The disadvantage of using VPN is that encryption may have a performance impact. Because of the overhead involved in encrypting the traffic, site-to-site VPN will likely not be able to handle as much traffic as the VPC attachment model.
Forward Proxy Model
In the forward proxy model, we set up proxies that we make highly available through the use of a network load balancer on the front end of an auto-scaling group of virtual machines. If one of the virtual machines fails its health check, the load balancer stops forwarding traffic to it. All our connections go to the proxy IP range, and we configure our instances to use the proxy when sending traffic to external sources.
The proxy terminates the connection and initiates another connection out to the internet from its own IP. The proxy model makes it much easier to deal with decrypting traffic and allows for inspection of the encrypted traffic connecting to the proxies.
The main downside with this solution is that the proxy must be configured on all the clients.
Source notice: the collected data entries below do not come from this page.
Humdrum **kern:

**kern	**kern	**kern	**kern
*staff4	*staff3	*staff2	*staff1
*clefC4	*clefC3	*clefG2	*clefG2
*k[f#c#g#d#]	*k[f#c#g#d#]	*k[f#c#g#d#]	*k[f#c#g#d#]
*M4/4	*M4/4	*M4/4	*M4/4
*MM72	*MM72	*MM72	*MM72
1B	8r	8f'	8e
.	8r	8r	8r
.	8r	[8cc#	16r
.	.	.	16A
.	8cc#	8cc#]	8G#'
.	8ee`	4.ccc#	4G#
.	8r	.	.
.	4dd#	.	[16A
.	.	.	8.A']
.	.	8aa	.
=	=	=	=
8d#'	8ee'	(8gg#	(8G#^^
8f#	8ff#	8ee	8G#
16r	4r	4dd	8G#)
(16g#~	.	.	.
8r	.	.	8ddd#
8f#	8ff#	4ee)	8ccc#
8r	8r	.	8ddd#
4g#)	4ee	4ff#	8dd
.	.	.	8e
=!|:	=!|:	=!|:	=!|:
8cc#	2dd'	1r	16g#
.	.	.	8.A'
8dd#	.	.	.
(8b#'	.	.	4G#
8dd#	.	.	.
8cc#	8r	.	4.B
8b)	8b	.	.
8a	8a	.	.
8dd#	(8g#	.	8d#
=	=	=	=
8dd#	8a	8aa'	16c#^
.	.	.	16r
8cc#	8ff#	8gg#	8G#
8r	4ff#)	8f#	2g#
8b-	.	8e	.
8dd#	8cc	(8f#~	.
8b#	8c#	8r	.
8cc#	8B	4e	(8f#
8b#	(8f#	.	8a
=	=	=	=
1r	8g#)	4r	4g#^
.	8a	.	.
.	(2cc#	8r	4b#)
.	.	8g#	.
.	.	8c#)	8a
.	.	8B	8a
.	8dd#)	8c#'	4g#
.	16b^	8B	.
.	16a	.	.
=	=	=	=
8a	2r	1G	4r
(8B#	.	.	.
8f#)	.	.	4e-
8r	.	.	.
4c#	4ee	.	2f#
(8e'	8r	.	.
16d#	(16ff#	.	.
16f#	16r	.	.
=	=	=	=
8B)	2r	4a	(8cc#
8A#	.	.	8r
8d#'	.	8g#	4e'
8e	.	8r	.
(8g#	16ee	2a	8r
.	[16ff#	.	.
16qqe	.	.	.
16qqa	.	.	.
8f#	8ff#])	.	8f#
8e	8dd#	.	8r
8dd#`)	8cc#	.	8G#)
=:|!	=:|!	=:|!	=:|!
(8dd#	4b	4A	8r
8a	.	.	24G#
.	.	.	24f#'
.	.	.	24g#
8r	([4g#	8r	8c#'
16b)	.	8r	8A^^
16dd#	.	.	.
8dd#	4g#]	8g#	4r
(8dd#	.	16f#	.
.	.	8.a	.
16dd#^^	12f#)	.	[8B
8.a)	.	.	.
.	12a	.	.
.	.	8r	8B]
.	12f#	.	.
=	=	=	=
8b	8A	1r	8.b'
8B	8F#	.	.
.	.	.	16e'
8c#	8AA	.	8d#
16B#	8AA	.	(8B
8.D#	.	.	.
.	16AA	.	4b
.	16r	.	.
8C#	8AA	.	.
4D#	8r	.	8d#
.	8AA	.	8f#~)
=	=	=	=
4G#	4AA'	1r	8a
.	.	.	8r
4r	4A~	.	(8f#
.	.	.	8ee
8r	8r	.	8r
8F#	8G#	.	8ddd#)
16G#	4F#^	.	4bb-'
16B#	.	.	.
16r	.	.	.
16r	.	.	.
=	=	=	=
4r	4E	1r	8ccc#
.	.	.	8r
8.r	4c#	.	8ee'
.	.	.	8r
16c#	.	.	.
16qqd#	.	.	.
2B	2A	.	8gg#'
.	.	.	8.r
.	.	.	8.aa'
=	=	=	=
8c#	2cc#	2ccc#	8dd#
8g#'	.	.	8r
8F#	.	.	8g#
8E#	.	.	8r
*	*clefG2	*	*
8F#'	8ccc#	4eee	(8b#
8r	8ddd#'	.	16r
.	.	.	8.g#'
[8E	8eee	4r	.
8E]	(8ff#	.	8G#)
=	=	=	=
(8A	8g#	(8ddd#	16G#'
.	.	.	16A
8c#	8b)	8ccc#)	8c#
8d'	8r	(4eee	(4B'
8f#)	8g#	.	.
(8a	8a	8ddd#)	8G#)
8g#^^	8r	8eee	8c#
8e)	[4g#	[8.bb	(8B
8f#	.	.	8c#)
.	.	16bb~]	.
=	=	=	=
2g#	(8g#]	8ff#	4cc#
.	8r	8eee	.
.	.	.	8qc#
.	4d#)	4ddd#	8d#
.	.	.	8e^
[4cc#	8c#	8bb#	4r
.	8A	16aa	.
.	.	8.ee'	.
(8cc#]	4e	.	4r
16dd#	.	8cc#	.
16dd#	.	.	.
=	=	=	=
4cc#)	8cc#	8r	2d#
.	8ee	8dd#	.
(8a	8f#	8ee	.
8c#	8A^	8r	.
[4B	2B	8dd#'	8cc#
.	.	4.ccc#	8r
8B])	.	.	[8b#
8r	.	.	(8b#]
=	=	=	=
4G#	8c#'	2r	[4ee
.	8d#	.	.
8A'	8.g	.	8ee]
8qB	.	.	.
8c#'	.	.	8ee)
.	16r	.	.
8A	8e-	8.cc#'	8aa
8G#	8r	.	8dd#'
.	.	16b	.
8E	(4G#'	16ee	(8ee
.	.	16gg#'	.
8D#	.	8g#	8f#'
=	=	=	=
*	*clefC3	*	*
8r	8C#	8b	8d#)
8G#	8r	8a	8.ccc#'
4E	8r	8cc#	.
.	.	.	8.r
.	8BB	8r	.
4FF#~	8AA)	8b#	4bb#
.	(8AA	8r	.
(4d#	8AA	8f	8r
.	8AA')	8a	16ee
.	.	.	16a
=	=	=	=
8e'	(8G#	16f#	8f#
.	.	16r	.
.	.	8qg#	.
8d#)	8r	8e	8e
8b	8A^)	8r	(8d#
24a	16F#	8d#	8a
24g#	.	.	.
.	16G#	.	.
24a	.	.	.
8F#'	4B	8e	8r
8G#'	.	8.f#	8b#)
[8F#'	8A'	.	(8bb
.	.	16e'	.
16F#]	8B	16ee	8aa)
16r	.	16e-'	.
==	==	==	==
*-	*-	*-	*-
Every client instance that goes out to the internet must have the proxy configuration, so the forward proxy model requires more configuration to set up than the VPC attachment or VPN attachment architectures.
Our Take
AWS’s transit gateway solution to provide hub-and-spoke connectivity between VPCs and connections back to on-prem provides a great networking solution for its customers. Prior to the transit gateway, customers had to rely on one-to-one peering between VPCs, with no support for transitive peering, and each VPC would require its own internet, VPN, or AWS Direct Connect connection back to the corporate data center (due to a lack of support for edge routing using VPC peering).
All the same, we can see that with three different options, all requiring different degrees of configuration and employing third-party solutions from AWS marketplace, this is clearly an evolving space in which AWS is focusing on releasing new features and services to address the needs of its customers.
Info-Tech expects that AWS will focus on expanding and changing support for this area of its cloud services. Customers should expect to see significant changes in the near-term future to available features and capabilities for ingress routing and for firewall appliances and networking across multiple VPCs and on prem environments.
AWS may work to develop its own firewall solution in the future based on open-source technology, in order to compete with the third-party firewall solutions currently available through AWS Marketplace.